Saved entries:
*** Begin section ***

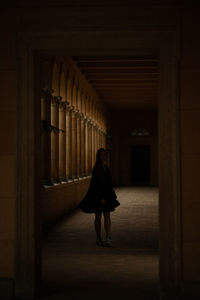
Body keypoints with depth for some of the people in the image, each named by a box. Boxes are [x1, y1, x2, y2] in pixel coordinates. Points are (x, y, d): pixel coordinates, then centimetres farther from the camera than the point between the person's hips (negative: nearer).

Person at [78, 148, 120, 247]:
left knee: (107, 216, -2)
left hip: (106, 194, 7)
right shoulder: (96, 168, -14)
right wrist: (100, 197, -23)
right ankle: (99, 239, 14)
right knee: (98, 217, 4)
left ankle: (108, 239, -7)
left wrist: (111, 195, 18)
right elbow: (96, 184, -19)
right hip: (97, 195, -7)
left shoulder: (106, 167, 10)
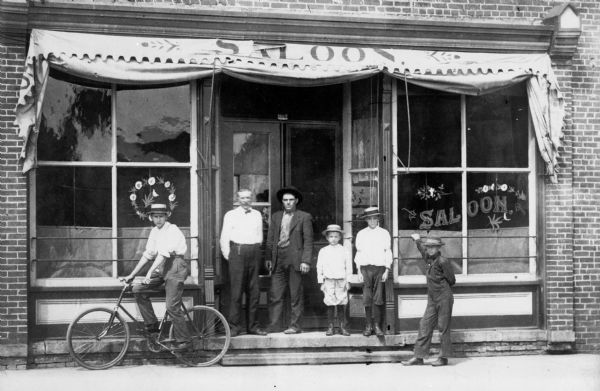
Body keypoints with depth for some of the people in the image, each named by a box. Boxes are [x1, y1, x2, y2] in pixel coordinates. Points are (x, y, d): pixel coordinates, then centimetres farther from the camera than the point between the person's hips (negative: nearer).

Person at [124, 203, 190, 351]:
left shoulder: (172, 230, -11)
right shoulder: (154, 231, 14)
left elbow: (163, 254, -21)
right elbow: (147, 254, 15)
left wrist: (149, 273, -28)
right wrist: (132, 275, 12)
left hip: (175, 268, -8)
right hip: (161, 268, 8)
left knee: (172, 306, -11)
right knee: (138, 290, -3)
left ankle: (183, 340, 1)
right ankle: (151, 324, 6)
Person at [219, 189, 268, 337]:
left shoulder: (257, 215, 15)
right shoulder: (230, 215, 5)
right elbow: (224, 238, 3)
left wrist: (256, 250, 12)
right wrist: (228, 255, 0)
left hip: (254, 252, 4)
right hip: (237, 251, -4)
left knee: (253, 291, 5)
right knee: (236, 291, -6)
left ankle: (252, 325, 12)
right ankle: (234, 326, -2)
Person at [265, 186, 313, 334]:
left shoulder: (304, 217, 4)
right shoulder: (276, 216, 16)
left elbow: (308, 241, -1)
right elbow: (270, 239, 15)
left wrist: (306, 261, -10)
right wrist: (268, 257, 6)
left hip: (295, 260, -4)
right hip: (278, 259, 4)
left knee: (296, 295, 0)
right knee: (275, 295, 1)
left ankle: (295, 326, 7)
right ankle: (273, 327, 3)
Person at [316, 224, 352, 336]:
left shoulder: (344, 251, 6)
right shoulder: (323, 251, 6)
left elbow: (348, 267, 7)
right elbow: (319, 267, 7)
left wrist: (347, 281, 3)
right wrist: (321, 282, 3)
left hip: (341, 281, 0)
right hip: (328, 281, 0)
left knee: (341, 304, 0)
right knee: (330, 304, -2)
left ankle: (342, 327, 6)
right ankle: (330, 327, 5)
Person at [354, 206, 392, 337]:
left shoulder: (384, 233, 7)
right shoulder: (361, 234, 10)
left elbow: (388, 252, 6)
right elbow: (358, 253, 11)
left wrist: (387, 270, -1)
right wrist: (359, 271, 4)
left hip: (380, 267, -1)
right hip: (365, 268, 1)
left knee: (379, 299, -4)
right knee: (367, 298, -3)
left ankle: (377, 325, 2)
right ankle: (368, 325, 3)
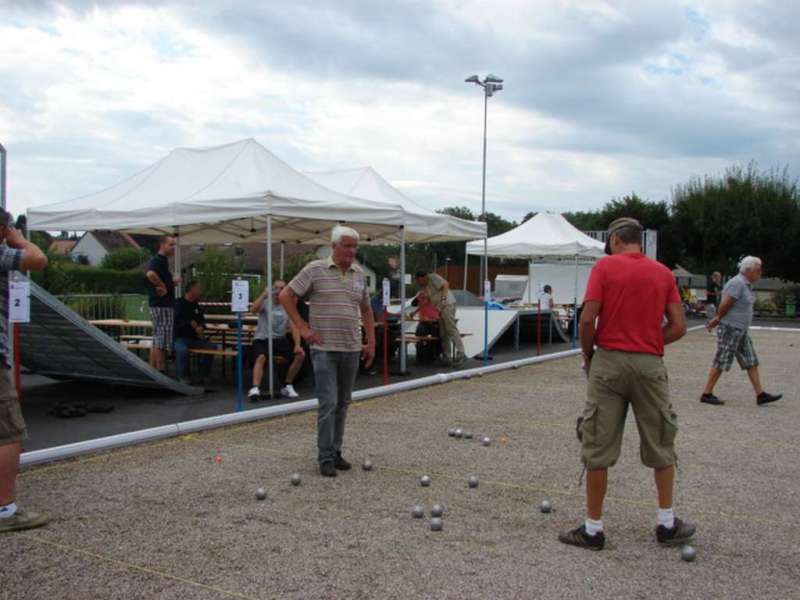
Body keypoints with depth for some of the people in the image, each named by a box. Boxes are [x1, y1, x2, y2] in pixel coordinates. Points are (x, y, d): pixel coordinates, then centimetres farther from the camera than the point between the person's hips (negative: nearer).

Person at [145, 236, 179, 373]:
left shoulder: (162, 260, 18)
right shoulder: (158, 260, -14)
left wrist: (172, 281, 8)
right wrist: (163, 286, -22)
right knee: (162, 341, -8)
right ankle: (161, 372, -5)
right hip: (162, 305, -11)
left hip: (164, 305, 11)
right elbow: (150, 274, -35)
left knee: (157, 341, 13)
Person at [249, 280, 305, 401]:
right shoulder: (265, 303, 0)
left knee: (300, 355, -16)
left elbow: (294, 328, -2)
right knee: (261, 357, -35)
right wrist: (264, 294, -23)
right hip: (262, 339, -3)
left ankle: (287, 386, -2)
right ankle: (255, 388, -42)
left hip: (279, 339, 3)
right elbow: (254, 309, -24)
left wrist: (297, 345, -16)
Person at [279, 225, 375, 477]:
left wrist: (371, 341, 14)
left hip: (351, 349, 5)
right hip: (324, 348, -5)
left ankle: (336, 451, 22)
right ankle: (326, 457, 0)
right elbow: (286, 296, -3)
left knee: (342, 403, 11)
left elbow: (366, 309, 20)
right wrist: (303, 328, -7)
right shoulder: (315, 269, -5)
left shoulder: (359, 273, 10)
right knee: (328, 403, -8)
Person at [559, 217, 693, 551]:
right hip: (650, 364, 3)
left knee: (598, 448, 4)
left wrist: (588, 354, 4)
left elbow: (587, 319, -11)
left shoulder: (605, 266, -3)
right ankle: (667, 524, 25)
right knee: (661, 446, 17)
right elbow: (678, 327, 2)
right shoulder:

*** End section ***

▶ Exercise details: Please repeat the lines of the items above, starting at the line that contains "left knee: (157, 341, 13)" and ending at the line that contains "left wrist: (297, 345, -16)", with both of those lines included.

▶ Reply:
left knee: (157, 341, 13)
Person at [249, 280, 305, 401]:
right shoulder: (265, 303, 0)
left knee: (300, 355, -16)
left elbow: (294, 328, -2)
right knee: (261, 357, -35)
right wrist: (264, 294, -23)
right hip: (262, 339, -3)
left ankle: (287, 386, -2)
right ankle: (255, 388, -42)
left hip: (279, 339, 3)
right elbow: (254, 309, -24)
left wrist: (297, 345, -16)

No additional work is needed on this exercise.